Au départ, le jury de la Nouvelle Star dans sa formule actuelle, avait pour mission de dénicher le Julien Doré de la saison. Un artiste branché et élégant, vaguement rock'n'roll, mais pas trop pour ne pas perdre la ménagère en cours de route. Il fallait découvrir le chanteur ou la chanteuse qui plaira à la fois aux Inrocks et à Télé 7 Jours. Il fallait soigner la vitrine M6, jeune, branchée et popu à la fois.
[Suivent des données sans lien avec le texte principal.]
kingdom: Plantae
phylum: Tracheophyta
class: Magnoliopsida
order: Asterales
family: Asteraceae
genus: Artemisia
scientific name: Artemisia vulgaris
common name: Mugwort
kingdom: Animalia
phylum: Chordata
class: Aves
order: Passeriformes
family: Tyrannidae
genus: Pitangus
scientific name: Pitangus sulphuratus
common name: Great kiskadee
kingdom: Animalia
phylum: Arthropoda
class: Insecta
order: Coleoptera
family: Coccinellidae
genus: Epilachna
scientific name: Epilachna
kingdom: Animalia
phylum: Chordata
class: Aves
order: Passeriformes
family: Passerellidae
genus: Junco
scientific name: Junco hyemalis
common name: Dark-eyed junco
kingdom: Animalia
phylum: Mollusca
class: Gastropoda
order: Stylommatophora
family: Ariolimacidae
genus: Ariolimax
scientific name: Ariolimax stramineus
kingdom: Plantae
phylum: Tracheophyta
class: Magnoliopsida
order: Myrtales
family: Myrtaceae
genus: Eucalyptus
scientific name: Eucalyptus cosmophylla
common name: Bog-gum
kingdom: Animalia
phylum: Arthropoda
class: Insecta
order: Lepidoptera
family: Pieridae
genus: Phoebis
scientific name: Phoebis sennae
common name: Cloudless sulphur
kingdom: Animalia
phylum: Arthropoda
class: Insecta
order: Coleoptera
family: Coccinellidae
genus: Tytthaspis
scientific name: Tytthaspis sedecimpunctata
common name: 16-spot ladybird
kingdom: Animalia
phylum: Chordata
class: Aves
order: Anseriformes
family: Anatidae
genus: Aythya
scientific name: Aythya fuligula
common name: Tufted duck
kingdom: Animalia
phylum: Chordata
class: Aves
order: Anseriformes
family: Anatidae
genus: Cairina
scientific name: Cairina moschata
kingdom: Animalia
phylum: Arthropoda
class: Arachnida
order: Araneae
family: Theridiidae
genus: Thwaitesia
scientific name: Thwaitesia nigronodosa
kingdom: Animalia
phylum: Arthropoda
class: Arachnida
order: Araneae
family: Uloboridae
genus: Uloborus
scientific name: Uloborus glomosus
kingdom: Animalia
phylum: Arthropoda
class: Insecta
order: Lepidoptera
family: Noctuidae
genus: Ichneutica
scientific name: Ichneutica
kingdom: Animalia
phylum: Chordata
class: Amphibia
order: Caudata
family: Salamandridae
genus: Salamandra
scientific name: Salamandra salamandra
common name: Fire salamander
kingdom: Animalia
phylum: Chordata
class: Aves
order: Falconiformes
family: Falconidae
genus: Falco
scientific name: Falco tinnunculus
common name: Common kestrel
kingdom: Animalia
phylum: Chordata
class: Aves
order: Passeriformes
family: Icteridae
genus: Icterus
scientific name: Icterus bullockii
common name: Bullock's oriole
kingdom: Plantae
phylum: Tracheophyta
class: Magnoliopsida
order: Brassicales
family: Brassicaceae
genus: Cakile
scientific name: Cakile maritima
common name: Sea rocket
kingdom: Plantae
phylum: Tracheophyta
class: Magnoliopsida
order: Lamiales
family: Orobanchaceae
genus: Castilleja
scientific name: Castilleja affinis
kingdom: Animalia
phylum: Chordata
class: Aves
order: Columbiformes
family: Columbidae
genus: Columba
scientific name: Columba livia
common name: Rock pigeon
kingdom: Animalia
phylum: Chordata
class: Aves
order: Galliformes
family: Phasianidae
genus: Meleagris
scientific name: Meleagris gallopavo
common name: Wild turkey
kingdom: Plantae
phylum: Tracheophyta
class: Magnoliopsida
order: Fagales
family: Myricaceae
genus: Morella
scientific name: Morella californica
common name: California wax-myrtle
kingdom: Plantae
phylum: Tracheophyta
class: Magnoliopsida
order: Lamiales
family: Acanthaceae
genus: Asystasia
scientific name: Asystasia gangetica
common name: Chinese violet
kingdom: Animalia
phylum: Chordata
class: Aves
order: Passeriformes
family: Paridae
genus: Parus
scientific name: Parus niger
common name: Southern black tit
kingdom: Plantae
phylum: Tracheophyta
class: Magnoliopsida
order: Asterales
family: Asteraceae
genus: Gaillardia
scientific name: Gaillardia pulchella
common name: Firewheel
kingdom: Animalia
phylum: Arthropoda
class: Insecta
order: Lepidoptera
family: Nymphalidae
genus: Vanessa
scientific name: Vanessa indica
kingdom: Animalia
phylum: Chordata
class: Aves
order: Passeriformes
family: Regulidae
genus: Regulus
Au final, cette saison, la victoire de Soan démontre le fiasco de l'entreprise. La grande favorite de la prod' et des médias était Camélia-Jordana. Une fille jeune, belle et dans l'air du temps : look geek chic officiel de 2009, voix à la Alela Diane, capable de reprendre à la fois des merdes variétoche style Renaud ou Carla Bruni, une chanson de la BO de Juno ou des tueries indépassables comme "Heart of glass" ou "Paint in black", avec à chaque fois une classe et une aisance sidérantes pour une gamine de 16 ans qui débarque de sa province. Camélia-Jordana aurait pu enfin redorer le blason de l'émission en étant pour une fois raccord avec ce qui est effectivement frais et excitant dans la musique pop contemporaine.
Seulement voilà, Camélia-Jordana a eu la malchance d'être une favorite un peu trop évidente. Le jury l'a un peu surexposée, ses allures de première de la classe, trop parfaite, trop consciente de ce qu'elle possède, a fini par agacer à la fois la ménagère et la gamine de 13 ans, cibles du programme.
M6 vient de rencontrer pour la première fois le même problème que TF1 lors des dernières Star Academy. A vouloir trop ratisser large en terme d'audience, et cette année M6 a battu tous les records, elle va devoir prendre en compte une donnée jusqu'alors inconnue : les goûts du grand public. Le vrai grand public, celui qui regarde "100% mag", les boîtes d'Arthur, "D&co", "La roue de la fortune". Les beaufs quoi. Les vrais gens.
Les gens, les vrais, pas les lecteurs de Télérama hein, mais plutôt ceux qui aiment Mimie Mathy et Valérie Damidot, ils se fichent éperdument des talents musicaux des artistes de télé-crochet. Ils votent pour des bonnes gueules, des candidats à l'air sympa, simples, ou au contraire, qui en font des tonnes, qui en foutent plein la vue. Ils veulent du spectacle. C'est la raison pour laquelle ils ont voté en masse pour Magalie Vaé (bonne gueule sympa) ou Cyril Cinelu (freak attachant) à la Starac. Est-ce qu'ils iront acheter leur disque quand il sortira dans les bacs ? Certainement pas, ils savent que ça sera de la soupe. L'aspect musical n'est qu'une infime partie de ce que les gens prennent en compte pour voter par SMS. Les gens savent aussi que les vrais artistes talentueux, de toute façon, seront signés à la sortie du jeu, même les perdants. C'est un truc un peu pervers, le syndrome Olivia Ruiz : combien de fois on a pu entendre "Elle au moins, elle a fait la Starac mais elle a su s'en détacher pour faire son truc à elle". Perdre devient un gage de qualité, on devient l'outsider, celui qui n'est pas poussé par l'industrie, donc forcément moins suspect que le gagnant.
Tous ces facteurs réunis ont fait que les petites ados et leur mère, cette année, ont voté pour un jeune traîne-savates vaguement goth et bizarre, qui chantait dans le métro des reprises de Noir Désir en s'époumonant d'une voix rocailleuse à faire flipper dans les chaumières. En gros, tout ce qu'on n'a absolument pas envie d'entendre dans la vie. Pourquoi ? Parce qu'un candidat à la Nouvelle Star, depuis que l'émission a vraiment du succès, doit davantage parler au vagin des téléspectatrices qu'à leurs oreilles.
Voilà l'impasse de l'émission : un jury qui a toujours souhaité tirer le programme vers le haut avec une certaine exigence musicale, mais qui se retrouve confronté à une audience qui a très bien compris son petit manège d'intelligentsia parisienne (on veut éduquer le petit peuple avec des reprises de Lou Reed et des Moldy Peaches) et veut en prendre le contrepied en votant pour des gens avec qui ils ont simplement envie d'être potes. Le soucis, c'est qu'aucune gamine de 16 ans n'a envie d'être l'amie de Camélia-Jordana. Elle leur foutrait trop la honte.